SEBI's Broader Agenda and What It Signals for the Intermediary Sector

SEBI Chairman Tuhin Kanta Pandey has publicly flagged the declining trend in registered Investment Advisers since 2021, even as retail investor participation has surged. That's a structural mismatch the regulator is trying to fix by reducing the cost and friction of operating as a registered intermediary. The SEBI SETU digital platform, announced as an end-to-end compliance guidance system for IAs, is part of the same effort.

The RAASB, the self-regulatory body overseeing Research Analysts, is also being directed to update its bye-laws to align with SEBI's evolving certification and audit directives. The March 11, 2026 circular specifically directed RAASB to amend its framework for the new PARS certification structure. These aren't isolated changes — they're part of a coordinated effort to build a more scalable, lower-cost compliance infrastructure for India's intermediary sector.

The bull case for this reform wave is straightforward: more eligible auditors mean lower costs and faster turnaround, which encourages more qualified professionals to register as RAs and IAs, which gives retail and NRI investors better access to regulated advice. The bear case is that expanding the auditor pool without raising audit quality standards could dilute the rigour of compliance reviews. SEBI hasn't announced any new quality benchmarks or standardised audit frameworks alongside the CMA inclusion, and that's a gap worth watching.

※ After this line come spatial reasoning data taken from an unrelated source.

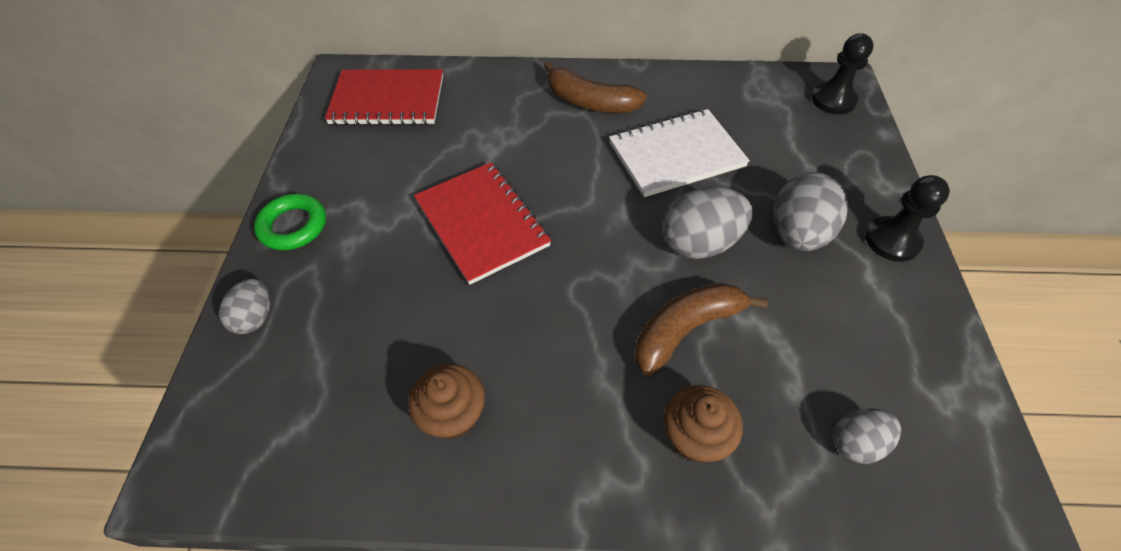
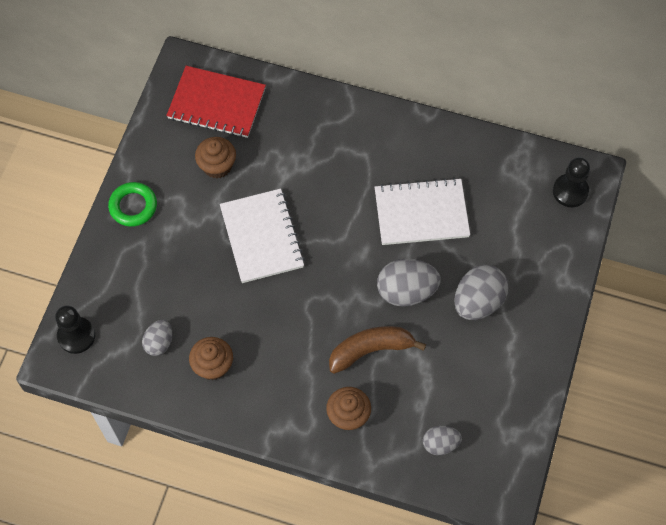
camera: 15 degrees right, 10 degrees up
grey egg [219,279,270,334] -> grey egg moved to [142,320,172,356]
red notebook [414,162,551,285] -> white notebook [220,189,305,283]
brown banana [544,61,647,113] -> none
black pawn [865,175,950,262] -> black pawn moved to [55,306,95,354]
none -> brown cupcake [195,137,236,179]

On balance, the capacity argument looks stronger in the near term, and the quality risk — while real — is manageable given ICMAI's existing competency in compliance-focused work. The number to watch is the registered IA count over the next 12 months — if SEBI's reform wave is working, that number should start climbing back toward and past its 2021 peak. For NRI investors, the immediate action is simple: don't wait for your adviser to volunteer their audit status.

Ask for it, verify the auditor's credentials, and treat any hesitation in response as a red flag worth acting on.